Charles Nelson Reilly Talks With Johnny Carson About Bombing on Broadway (original) (raw)
Charles Nelson Reilly was not just the guy at the end of the top tier on Match Game in the 1970s, he was an accomplished Broadway star and director. He was in the original cast of Hello Dolly with Carol Channing in 1964 and a Tony Award winner for his performance as Bud Frump in the original production of How to Succeed in Business Without Really Trying.
Reilly directed two Broadway hits, The Belle of Amherst (1976), The Nerd (1987). He was also a frequent guest on Johnny Carson's Tonight show, Carson thought the actor was hilarious and he was.
That's how the comic landed as a guest on the Tonight show just days after he presided over a Broadway flop, Break a Leg in 1979, a show that closed on the same night it opened at the Palace Theater. Break a Leg starred Julie Harris and Jack Weston, two seasoned actors on the Great White Way. SYNOPSIS: The lives of middle European theatre folk, particularly a feuding producer and critic, are examined in Ira Levin's play.

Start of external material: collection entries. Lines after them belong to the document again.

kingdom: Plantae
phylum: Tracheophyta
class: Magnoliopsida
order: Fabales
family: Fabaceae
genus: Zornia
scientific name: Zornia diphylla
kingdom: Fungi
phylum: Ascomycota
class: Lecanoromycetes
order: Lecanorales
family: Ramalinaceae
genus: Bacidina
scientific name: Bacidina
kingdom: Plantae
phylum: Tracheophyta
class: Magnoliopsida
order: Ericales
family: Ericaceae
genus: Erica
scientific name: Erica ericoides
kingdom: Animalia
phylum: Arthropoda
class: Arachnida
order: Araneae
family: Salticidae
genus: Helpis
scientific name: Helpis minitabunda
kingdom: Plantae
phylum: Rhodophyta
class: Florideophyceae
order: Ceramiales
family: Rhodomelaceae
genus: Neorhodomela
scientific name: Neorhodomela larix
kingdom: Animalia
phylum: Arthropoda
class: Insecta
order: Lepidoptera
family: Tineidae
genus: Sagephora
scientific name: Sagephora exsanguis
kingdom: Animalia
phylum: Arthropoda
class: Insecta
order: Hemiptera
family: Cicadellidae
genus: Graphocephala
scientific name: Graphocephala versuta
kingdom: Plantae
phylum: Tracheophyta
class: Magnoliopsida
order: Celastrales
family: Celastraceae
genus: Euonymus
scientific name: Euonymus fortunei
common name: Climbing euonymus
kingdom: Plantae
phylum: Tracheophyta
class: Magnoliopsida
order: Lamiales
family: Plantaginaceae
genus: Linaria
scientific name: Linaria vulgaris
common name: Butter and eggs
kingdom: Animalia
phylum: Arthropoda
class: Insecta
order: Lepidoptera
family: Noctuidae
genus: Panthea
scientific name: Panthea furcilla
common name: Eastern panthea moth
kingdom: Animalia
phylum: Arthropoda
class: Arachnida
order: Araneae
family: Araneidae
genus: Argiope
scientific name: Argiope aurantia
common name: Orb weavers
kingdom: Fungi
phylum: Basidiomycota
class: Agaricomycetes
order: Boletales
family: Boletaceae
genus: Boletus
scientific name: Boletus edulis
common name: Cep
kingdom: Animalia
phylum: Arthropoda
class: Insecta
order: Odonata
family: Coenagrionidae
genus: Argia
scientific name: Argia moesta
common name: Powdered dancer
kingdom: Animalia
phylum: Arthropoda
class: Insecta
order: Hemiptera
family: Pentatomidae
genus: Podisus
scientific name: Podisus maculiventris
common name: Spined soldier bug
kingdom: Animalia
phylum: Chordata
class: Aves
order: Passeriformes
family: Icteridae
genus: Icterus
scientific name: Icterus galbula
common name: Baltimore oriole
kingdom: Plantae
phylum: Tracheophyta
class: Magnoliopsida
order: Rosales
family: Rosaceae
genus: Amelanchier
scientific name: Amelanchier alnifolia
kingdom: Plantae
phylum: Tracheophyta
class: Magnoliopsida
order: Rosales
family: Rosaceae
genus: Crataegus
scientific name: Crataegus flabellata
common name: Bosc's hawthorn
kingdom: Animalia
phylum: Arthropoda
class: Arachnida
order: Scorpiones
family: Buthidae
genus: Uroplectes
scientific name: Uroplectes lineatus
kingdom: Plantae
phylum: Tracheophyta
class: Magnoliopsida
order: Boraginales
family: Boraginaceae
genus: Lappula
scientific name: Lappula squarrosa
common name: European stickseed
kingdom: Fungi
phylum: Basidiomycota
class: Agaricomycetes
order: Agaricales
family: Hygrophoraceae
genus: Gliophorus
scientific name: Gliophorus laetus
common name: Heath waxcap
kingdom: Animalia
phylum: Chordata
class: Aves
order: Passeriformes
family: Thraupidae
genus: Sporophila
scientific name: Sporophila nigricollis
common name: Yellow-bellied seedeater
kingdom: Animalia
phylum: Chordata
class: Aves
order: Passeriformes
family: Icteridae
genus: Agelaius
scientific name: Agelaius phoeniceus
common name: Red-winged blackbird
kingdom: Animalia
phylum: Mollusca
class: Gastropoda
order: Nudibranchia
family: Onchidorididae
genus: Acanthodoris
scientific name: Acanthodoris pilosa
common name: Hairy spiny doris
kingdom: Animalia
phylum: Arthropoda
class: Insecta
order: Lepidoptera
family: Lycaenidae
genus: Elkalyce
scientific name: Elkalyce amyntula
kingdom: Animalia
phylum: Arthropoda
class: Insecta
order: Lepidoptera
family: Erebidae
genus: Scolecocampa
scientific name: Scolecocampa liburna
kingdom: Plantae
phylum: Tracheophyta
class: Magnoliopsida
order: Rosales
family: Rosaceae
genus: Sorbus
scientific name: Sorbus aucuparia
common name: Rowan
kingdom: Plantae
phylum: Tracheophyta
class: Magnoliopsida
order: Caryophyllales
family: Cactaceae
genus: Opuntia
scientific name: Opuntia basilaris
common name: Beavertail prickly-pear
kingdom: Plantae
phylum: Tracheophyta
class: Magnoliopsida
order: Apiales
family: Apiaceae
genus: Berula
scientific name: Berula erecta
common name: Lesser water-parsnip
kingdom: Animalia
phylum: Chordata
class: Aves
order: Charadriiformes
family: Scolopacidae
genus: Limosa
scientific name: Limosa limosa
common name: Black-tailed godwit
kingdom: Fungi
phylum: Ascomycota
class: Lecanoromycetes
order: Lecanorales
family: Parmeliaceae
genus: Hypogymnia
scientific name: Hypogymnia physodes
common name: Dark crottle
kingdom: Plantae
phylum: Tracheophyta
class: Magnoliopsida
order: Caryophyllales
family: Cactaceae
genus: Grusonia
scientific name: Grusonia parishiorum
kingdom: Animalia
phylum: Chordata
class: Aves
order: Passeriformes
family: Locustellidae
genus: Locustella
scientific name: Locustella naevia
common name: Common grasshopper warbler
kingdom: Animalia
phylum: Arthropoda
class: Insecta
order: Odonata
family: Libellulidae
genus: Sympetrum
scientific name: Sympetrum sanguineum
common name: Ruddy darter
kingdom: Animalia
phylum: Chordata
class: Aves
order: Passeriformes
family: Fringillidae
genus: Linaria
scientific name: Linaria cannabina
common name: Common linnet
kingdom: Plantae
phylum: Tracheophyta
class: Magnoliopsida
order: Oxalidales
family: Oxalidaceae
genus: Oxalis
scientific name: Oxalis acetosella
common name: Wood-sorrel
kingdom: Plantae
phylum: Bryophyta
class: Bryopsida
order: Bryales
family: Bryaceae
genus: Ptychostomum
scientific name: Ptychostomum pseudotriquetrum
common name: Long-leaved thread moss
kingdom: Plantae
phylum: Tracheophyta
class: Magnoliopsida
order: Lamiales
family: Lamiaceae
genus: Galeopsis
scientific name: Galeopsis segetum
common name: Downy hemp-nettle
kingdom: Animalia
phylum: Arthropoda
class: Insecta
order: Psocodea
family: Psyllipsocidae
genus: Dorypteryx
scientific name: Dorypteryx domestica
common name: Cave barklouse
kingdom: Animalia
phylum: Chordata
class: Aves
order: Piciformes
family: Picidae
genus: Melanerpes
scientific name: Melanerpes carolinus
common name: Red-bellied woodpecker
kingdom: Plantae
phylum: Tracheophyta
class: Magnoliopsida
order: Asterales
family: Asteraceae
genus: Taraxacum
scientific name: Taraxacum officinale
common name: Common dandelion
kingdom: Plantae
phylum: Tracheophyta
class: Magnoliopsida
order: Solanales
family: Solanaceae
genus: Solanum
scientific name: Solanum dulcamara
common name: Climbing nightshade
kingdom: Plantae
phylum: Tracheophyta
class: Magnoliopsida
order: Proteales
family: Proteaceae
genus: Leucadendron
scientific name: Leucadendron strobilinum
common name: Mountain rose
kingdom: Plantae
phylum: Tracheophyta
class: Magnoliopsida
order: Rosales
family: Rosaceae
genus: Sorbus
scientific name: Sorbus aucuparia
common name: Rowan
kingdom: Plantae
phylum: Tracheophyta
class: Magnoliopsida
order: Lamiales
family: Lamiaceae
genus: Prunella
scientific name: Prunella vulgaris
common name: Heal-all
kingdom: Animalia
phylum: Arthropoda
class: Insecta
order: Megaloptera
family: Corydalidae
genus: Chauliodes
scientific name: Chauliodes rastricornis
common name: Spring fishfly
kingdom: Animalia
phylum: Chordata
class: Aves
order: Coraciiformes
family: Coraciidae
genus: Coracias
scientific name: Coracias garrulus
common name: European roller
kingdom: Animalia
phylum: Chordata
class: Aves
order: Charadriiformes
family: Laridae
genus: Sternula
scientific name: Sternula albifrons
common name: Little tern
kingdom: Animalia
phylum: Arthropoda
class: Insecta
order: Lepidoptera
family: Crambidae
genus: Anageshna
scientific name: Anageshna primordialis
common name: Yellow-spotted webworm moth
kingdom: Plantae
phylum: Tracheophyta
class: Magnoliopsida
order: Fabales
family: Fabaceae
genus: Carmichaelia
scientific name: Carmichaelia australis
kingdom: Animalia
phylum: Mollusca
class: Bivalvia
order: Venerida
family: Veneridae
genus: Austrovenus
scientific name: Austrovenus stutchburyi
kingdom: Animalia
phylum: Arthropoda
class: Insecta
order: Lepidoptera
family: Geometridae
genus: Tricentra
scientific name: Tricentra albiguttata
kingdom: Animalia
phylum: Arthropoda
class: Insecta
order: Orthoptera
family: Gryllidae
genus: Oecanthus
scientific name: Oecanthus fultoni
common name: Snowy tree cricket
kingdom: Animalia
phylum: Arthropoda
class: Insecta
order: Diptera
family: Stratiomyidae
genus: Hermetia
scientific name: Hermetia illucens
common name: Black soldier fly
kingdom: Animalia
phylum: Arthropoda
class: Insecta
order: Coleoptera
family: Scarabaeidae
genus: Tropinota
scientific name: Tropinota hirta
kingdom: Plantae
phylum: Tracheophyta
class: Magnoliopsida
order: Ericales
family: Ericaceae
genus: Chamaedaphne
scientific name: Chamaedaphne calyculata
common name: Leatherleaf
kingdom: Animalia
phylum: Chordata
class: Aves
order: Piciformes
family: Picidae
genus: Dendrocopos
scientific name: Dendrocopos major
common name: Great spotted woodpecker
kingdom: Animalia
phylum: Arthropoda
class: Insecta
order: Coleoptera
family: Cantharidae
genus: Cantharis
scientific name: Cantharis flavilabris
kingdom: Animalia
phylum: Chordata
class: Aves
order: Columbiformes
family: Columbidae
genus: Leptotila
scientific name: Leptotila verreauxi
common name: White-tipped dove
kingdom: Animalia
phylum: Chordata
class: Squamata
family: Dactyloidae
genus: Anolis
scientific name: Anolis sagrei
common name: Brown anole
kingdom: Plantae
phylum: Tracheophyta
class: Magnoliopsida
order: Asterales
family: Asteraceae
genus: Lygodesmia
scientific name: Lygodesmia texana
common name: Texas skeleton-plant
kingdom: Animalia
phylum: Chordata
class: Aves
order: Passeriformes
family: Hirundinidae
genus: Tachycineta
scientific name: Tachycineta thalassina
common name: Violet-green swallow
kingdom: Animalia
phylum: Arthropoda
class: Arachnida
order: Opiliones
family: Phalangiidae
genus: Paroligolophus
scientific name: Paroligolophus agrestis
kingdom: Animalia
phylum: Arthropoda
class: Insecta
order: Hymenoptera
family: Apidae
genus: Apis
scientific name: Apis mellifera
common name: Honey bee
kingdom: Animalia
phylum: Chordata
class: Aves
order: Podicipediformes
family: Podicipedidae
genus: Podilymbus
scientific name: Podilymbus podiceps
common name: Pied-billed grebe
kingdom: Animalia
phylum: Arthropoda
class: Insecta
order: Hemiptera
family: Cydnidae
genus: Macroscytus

But back in 1979, still smarting from his one night only flop, Charles Nelson Reilly made a hilarious return to the Tonight show to publicly lick his wounds. To add to his misery, the daytime version of Match Game was canceled at the same time Break a Leg went belly up.
The last Broadway play Charles Nelson Reilly directed was a revival of The Gin Game (1997), also starring Julie Harris. That critically acclaimed production ran for a bit more than 4 months. Both Reilly and Harris were nominated for Tony Awards for The Gin Game.
From his obituary:
Though known to the world as — along with Brett Somers and Richard Dawson — one of the resident cut-ups on the saucy and popular "Match Game," to theatregoers Mr. Reilly was an important supporting player in the Broadway musical theatre of the 1960s. He was educated at HB Studios by the legendary Uta Hagen alongside such acting legends as Steve McQueen, Jerry Stiller, Jason Robards and Jack Lemmon. He made his Broadway debut as Mr. Henkel in Bye, Bye, Birdie (where he met future "Match Game" host Gene Rayburn), was nominated for a Tony Award as the original Cornelius Hackl in Hello, Dolly! and received the Tony for his performance as the original Bud Frump How To Succeed In Business.... In this last, as a sniveling, conniving embodiment of corporate nepotism, he sang about his devotion to the daily "Coffee Break" and plotted the downfall of hero J. Pierpont Finch.
His Broadway appearances also included Skyscraper, a failed musical starring Julie Harris, who would become a friend and frequent collaborator, God's Favorite and Charlotte.